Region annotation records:
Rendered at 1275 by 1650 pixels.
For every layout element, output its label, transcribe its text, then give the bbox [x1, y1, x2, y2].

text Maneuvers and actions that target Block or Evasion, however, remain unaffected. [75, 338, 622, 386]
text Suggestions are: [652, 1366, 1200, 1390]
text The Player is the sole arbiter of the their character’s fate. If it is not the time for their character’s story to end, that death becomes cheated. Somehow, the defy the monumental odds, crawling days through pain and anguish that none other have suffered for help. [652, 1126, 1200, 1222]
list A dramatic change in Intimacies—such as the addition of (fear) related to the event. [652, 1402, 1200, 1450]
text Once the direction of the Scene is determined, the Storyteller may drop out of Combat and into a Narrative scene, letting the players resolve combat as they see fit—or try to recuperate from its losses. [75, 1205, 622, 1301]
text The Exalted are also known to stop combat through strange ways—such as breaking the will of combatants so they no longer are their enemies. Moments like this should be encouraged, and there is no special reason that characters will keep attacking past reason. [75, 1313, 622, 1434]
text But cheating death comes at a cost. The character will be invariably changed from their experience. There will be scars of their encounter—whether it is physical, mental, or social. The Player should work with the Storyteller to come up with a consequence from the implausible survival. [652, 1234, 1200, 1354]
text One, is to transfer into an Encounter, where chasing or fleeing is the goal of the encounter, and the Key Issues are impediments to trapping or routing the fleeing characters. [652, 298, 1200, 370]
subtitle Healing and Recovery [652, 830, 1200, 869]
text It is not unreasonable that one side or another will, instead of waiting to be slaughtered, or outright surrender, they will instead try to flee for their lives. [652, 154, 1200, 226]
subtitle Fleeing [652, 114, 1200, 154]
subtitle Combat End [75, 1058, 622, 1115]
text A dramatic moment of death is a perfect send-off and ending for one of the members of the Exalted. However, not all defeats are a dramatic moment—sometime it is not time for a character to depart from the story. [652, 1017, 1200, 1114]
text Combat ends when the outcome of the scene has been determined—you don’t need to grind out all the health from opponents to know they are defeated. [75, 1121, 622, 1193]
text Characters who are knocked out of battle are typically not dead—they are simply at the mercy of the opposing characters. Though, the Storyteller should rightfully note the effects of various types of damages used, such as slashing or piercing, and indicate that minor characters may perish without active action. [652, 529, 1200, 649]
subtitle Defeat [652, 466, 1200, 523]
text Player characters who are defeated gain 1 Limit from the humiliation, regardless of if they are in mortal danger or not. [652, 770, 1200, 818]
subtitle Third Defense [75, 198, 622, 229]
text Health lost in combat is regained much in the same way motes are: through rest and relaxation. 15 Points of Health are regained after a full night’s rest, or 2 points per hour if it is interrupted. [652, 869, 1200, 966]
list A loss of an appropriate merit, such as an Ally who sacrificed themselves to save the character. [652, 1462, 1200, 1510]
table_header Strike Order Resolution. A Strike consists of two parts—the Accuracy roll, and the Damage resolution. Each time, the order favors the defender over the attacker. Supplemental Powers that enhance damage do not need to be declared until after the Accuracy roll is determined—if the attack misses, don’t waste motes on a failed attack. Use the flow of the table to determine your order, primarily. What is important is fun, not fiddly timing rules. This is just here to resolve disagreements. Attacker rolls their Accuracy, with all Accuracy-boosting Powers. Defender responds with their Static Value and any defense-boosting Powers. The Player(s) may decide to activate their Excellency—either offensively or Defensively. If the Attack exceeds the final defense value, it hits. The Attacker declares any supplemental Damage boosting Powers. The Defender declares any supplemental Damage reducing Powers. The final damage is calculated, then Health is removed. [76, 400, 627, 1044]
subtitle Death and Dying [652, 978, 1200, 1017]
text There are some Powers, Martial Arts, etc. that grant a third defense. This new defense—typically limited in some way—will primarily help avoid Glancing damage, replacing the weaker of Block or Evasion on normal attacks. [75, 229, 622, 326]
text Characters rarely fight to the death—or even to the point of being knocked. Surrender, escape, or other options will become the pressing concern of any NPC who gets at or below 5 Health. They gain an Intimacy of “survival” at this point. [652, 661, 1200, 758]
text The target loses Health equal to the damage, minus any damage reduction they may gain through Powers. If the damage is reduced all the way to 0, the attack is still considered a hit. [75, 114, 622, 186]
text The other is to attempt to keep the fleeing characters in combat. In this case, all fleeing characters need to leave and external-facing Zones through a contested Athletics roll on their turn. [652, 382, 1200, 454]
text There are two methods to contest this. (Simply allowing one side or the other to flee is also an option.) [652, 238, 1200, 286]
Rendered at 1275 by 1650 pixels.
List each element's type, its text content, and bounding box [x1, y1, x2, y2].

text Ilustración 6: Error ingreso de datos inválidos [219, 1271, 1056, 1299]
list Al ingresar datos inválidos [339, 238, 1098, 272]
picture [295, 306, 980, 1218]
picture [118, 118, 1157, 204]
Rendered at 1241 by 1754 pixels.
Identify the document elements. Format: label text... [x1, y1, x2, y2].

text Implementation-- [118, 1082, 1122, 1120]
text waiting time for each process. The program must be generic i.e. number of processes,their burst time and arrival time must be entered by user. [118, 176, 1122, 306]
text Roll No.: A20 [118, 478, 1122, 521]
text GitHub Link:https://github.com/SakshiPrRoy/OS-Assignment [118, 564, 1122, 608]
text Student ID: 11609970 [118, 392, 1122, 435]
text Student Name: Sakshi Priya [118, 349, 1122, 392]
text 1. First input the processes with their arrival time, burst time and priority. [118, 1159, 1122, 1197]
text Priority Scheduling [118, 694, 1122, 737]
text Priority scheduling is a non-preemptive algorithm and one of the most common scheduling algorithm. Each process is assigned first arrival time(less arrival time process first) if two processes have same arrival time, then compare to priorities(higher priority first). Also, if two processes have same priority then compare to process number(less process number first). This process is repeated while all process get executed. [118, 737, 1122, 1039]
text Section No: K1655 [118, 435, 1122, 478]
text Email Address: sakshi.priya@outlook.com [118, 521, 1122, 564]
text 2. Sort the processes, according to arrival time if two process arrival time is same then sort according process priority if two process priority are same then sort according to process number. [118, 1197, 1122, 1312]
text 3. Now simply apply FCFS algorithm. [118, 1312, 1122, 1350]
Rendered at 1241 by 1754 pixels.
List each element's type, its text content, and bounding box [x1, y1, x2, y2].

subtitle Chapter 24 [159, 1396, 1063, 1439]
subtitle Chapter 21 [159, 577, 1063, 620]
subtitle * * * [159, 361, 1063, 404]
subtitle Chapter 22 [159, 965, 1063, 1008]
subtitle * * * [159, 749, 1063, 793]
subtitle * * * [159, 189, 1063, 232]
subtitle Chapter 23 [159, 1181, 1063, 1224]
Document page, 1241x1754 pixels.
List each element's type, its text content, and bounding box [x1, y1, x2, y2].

What to produce: Render each line of the listing as a numbered list item, omitting any blank lines.

Worked solution:
1. Rendered at 1275 by 1650 pixels.
2. For every layout element, output its label, transcribe its text, then give the bbox [x1, y1, x2, y2].
3. text Maneuvers and actions that target Block or Evasion, however, remain unaffected. [75, 338, 622, 386]
4. text Suggestions are: [652, 1366, 1200, 1390]
5. text The Player is the sole arbiter of the their character’s fate. If it is not the time for their character’s story to end, that death becomes cheated. Somehow, the defy the monumental odds, crawling days through pain and anguish that none other have suffered for help. [652, 1126, 1200, 1222]
6. list A dramatic change in Intimacies—such as the addition of (fear) related to the event. [652, 1402, 1200, 1450]
7. text Once the direction of the Scene is determined, the Storyteller may drop out of Combat and into a Narrative scene, letting the players resolve combat as they see fit—or try to recuperate from its losses. [75, 1205, 622, 1301]
8. text The Exalted are also known to stop combat through strange ways—such as breaking the will of combatants so they no longer are their enemies. Moments like this should be encouraged, and there is no special reason that characters will keep attacking past reason. [75, 1313, 622, 1434]
9. text But cheating death comes at a cost. The character will be invariably changed from their experience. There will be scars of their encounter—whether it is physical, mental, or social. The Player should work with the Storyteller to come up with a consequence from the implausible survival. [652, 1234, 1200, 1354]
10. text One, is to transfer into an Encounter, where chasing or fleeing is the goal of the encounter, and the Key Issues are impediments to trapping or routing the fleeing characters. [652, 298, 1200, 370]
11. subtitle Healing and Recovery [652, 830, 1200, 869]
12. text It is not unreasonable that one side or another will, instead of waiting to be slaughtered, or outright surrender, they will instead try to flee for their lives. [652, 154, 1200, 226]
13. subtitle Fleeing [652, 114, 1200, 154]
14. subtitle Combat End [75, 1058, 622, 1115]
15. text A dramatic moment of death is a perfect send-off and ending for one of the members of the Exalted. However, not all defeats are a dramatic moment—sometime it is not time for a character to depart from the story. [652, 1017, 1200, 1114]
16. text Combat ends when the outcome of the scene has been determined—you don’t need to grind out all the health from opponents to know they are defeated. [75, 1121, 622, 1193]
17. text Characters who are knocked out of battle are typically not dead—they are simply at the mercy of the opposing characters. Though, the Storyteller should rightfully note the effects of various types of damages used, such as slashing or piercing, and indicate that minor characters may perish without active action. [652, 529, 1200, 649]
18. subtitle Defeat [652, 466, 1200, 523]
19. text Player characters who are defeated gain 1 Limit from the humiliation, regardless of if they are in mortal danger or not. [652, 770, 1200, 818]
20. subtitle Third Defense [75, 198, 622, 229]
21. text Health lost in combat is regained much in the same way motes are: through rest and relaxation. 15 Points of Health are regained after a full night’s rest, or 2 points per hour if it is interrupted. [652, 869, 1200, 966]
22. list A loss of an appropriate merit, such as an Ally who sacrificed themselves to save the character. [652, 1462, 1200, 1510]
23. table_header Strike Order Resolution. A Strike consists of two parts—the Accuracy roll, and the Damage resolution. Each time, the order favors the defender over the attacker. Supplemental Powers that enhance damage do not need to be declared until after the Accuracy roll is determined—if the attack misses, don’t waste motes on a failed attack. Use the flow of the table to determine your order, primarily. What is important is fun, not fiddly timing rules. This is just here to resolve disagreements. Attacker rolls their Accuracy, with all Accuracy-boosting Powers. Defender responds with their Static Value and any defense-boosting Powers. The Player(s) may decide to activate their Excellency—either offensively or Defensively. If the Attack exceeds the final defense value, it hits. The Attacker declares any supplemental Damage boosting Powers. The Defender declares any supplemental Damage reducing Powers. The final damage is calculated, then Health is removed. [76, 400, 627, 1044]
24. subtitle Death and Dying [652, 978, 1200, 1017]
25. text There are some Powers, Martial Arts, etc. that grant a third defense. This new defense—typically limited in some way—will primarily help avoid Glancing damage, replacing the weaker of Block or Evasion on normal attacks. [75, 229, 622, 326]
26. text Characters rarely fight to the death—or even to the point of being knocked. Surrender, escape, or other options will become the pressing concern of any NPC who gets at or below 5 Health. They gain an Intimacy of “survival” at this point. [652, 661, 1200, 758]
27. text The target loses Health equal to the damage, minus any damage reduction they may gain through Powers. If the damage is reduced all the way to 0, the attack is still considered a hit. [75, 114, 622, 186]
28. text The other is to attempt to keep the fleeing characters in combat. In this case, all fleeing characters need to leave and external-facing Zones through a contested Athletics roll on their turn. [652, 382, 1200, 454]
29. text There are two methods to contest this. (Simply allowing one side or the other to flee is also an option.) [652, 238, 1200, 286]
30. Rendered at 1275 by 1650 pixels.
31. List each element's type, its text content, and bounding box [x1, y1, x2, y2].
32. text Ilustración 6: Error ingreso de datos inválidos [219, 1271, 1056, 1299]
33. list Al ingresar datos inválidos [339, 238, 1098, 272]
34. picture [295, 306, 980, 1218]
35. picture [118, 118, 1157, 204]
36. Rendered at 1241 by 1754 pixels.
37. Identify the document elements. Format: label text... [x1, y1, x2, y2].
38. text Implementation-- [118, 1082, 1122, 1120]
39. text waiting time for each process. The program must be generic i.e. number of processes,their burst time and arrival time must be entered by user. [118, 176, 1122, 306]
40. text Roll No.: A20 [118, 478, 1122, 521]
41. text GitHub Link:https://github.com/SakshiPrRoy/OS-Assignment [118, 564, 1122, 608]
42. text Student ID: 11609970 [118, 392, 1122, 435]
43. text Student Name: Sakshi Priya [118, 349, 1122, 392]
44. text 1. First input the processes with their arrival time, burst time and priority. [118, 1159, 1122, 1197]
45. text Priority Scheduling [118, 694, 1122, 737]
46. text Priority scheduling is a non-preemptive algorithm and one of the most common scheduling algorithm. Each process is assigned first arrival time(less arrival time process first) if two processes have same arrival time, then compare to priorities(higher priority first). Also, if two processes have same priority then compare to process number(less process number first). This process is repeated while all process get executed. [118, 737, 1122, 1039]
47. text Section No: K1655 [118, 435, 1122, 478]
48. text Email Address: sakshi.priya@outlook.com [118, 521, 1122, 564]
49. text 2. Sort the processes, according to arrival time if two process arrival time is same then sort according process priority if two process priority are same then sort according to process number. [118, 1197, 1122, 1312]
50. text 3. Now simply apply FCFS algorithm. [118, 1312, 1122, 1350]
51. Rendered at 1241 by 1754 pixels.
52. List each element's type, its text content, and bounding box [x1, y1, x2, y2].
53. subtitle Chapter 24 [159, 1396, 1063, 1439]
54. subtitle Chapter 21 [159, 577, 1063, 620]
55. subtitle * * * [159, 361, 1063, 404]
56. subtitle Chapter 22 [159, 965, 1063, 1008]
57. subtitle * * * [159, 749, 1063, 793]
58. subtitle * * * [159, 189, 1063, 232]
59. subtitle Chapter 23 [159, 1181, 1063, 1224]
60. Document page, 1241x1754 pixels.
61. List each element's type, its text content, and bounding box [x1, y1, x2, y2].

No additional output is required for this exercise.